RemotePathDataset

class pyremotedata.dataloader.RemotePathDataset(remote_path_iterator: RemotePathIterator, prefetch: int = 64, transform: Callable | None = None, target_transform: Callable | None = None, device: device | None = None, dtype: dtype | None = None, hierarchical: int = 0, hierarchy_parser: Callable | None = None, shuffle: bool = False, return_remote_path: bool = False, return_local_path: bool = False, verbose: bool = False)

Bases: IterableDataset

Creates a PyTorch dataset from a RemotePathIterator.

By default the dataset will return the image as a tensor and the remote path as a string.

Hierarchical mode

If hierarchical >= 1, the dataset is in “Hierarchical mode” and will return the image as a tensor and the label as a list of integers (class indices for each level in the hierarchy).
The class_handles property can be used to get the class-idx mappings for the dataset.
By default the dataset will use a parser which assumes that the hierarchical levels are encoded in the remote path as directories like so:
…/level_n/…/level_1/level_0/image.jpg
Where n = (hierarchical - 1) and level_0 is the leaf level.
param remote_path_iterator:

The remote path iterator to create the dataset from.

type remote_path_iterator:

RemotePathIterator

param prefetch:

The number of items to prefetch from the remote path iterator.

type prefetch:

int

param transform:

A function/transform that takes in an image as a torch.Tensor and returns a transformed version.

type transform:

callable, optional

param target_transform:

A function/transform that takes in the label (after potential parsing by parse_hierarchical) and transforms it.

type target_transform:

callable, optional

param device:

The device to move the tensors to.

type device:

torch.device, optional

param dtype:

The data type to convert the tensors to.

type dtype:

torch.dtype, optional

param hierarchical:

The number of hierarchical levels to use for the labels.
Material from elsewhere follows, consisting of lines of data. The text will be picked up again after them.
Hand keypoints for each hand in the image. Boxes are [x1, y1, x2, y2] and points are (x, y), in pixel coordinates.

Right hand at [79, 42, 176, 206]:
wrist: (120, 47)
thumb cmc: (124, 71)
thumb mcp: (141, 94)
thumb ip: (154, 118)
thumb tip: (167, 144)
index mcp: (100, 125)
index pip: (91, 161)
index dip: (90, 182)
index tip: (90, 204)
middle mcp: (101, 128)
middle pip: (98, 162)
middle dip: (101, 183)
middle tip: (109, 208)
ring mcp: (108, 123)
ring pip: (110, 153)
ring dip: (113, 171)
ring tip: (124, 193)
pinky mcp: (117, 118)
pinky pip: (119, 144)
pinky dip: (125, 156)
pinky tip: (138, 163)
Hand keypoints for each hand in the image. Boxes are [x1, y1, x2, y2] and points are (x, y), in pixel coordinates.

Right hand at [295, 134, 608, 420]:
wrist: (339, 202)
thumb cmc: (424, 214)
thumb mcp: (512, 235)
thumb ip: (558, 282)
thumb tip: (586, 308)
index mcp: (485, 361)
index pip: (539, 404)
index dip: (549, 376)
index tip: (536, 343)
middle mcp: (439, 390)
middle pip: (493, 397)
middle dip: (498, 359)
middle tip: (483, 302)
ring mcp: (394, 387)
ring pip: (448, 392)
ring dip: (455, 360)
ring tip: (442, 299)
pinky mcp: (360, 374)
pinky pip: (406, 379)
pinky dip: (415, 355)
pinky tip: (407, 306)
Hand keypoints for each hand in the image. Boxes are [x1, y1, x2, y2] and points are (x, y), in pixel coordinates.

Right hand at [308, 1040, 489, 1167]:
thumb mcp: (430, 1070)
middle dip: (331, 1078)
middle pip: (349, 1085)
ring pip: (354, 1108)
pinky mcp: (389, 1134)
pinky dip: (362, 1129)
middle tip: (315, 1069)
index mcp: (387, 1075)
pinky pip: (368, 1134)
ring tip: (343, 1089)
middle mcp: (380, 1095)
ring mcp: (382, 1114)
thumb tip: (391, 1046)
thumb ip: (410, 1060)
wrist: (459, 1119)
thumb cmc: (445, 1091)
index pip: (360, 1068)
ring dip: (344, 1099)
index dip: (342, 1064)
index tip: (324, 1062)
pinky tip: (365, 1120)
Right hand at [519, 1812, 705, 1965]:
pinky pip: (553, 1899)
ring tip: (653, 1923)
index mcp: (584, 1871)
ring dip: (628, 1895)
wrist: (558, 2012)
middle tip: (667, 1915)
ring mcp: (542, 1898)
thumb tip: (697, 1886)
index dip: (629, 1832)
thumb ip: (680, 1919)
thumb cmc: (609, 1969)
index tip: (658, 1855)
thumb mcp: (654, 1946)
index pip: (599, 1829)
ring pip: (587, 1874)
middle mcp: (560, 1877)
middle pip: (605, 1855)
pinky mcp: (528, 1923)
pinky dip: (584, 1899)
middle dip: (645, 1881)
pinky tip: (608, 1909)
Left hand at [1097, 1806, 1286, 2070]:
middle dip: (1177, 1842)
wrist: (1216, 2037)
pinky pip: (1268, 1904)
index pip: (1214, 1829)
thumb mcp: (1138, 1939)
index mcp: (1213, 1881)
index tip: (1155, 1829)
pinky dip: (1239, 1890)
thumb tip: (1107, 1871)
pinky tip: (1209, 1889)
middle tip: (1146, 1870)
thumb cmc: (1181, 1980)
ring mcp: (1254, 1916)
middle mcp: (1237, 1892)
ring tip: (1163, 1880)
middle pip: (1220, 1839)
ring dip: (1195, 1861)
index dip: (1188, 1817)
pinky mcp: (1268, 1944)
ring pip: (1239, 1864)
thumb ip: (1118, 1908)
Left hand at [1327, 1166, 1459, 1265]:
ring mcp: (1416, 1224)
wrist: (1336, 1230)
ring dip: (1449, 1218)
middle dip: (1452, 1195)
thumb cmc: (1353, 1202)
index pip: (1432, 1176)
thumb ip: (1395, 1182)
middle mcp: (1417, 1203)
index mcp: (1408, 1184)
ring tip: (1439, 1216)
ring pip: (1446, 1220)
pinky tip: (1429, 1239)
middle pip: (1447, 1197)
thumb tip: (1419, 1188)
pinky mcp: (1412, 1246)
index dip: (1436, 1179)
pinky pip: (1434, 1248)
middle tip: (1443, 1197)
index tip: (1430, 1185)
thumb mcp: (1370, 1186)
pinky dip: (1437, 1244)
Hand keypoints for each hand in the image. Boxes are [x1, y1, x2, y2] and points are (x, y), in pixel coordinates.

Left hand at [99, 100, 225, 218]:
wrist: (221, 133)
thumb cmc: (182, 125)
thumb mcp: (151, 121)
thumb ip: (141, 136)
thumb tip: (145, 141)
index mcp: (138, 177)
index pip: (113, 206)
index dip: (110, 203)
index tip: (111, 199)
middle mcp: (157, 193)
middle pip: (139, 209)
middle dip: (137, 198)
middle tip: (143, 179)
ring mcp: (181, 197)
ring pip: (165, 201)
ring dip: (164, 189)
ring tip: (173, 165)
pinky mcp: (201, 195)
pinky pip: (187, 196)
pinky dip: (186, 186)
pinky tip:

Default: 0, i.e. no hierarchy.

type hierarchical:

int, optional

param hierarchy_parser:

A function to parse the hierarchical levels from the remote path. Default: None, i.e. use the default parser.

type hierarchy_parser:

callable, optional

param return_remote_path:

Whether to return the remote path. Default: False.

type return_remote_path:

bool, optional

param return_local_path:

Whether to return the local path. Default: False.

type return_local_path:

bool, optional

param verbose:

Whether to print verbose output. Default: False.

type verbose:

bool, optional

Yields:

Tuple[torch.Tensor, Union[str, List[int]]]

A tuple containing the image as a tensor and the label as the remote path or class indices.

or

Tuple[torch.Tensor, Union[str, List[int]], str]: A tuple containing the image as a tensor, the label as the remote path or class indices, and the local or remote path.

or

Tuple[torch.Tensor, Union[str, List[int]], str, str]: A tuple containing the image as a tensor, the label as the remote path or class indices, the local path, and the remote path.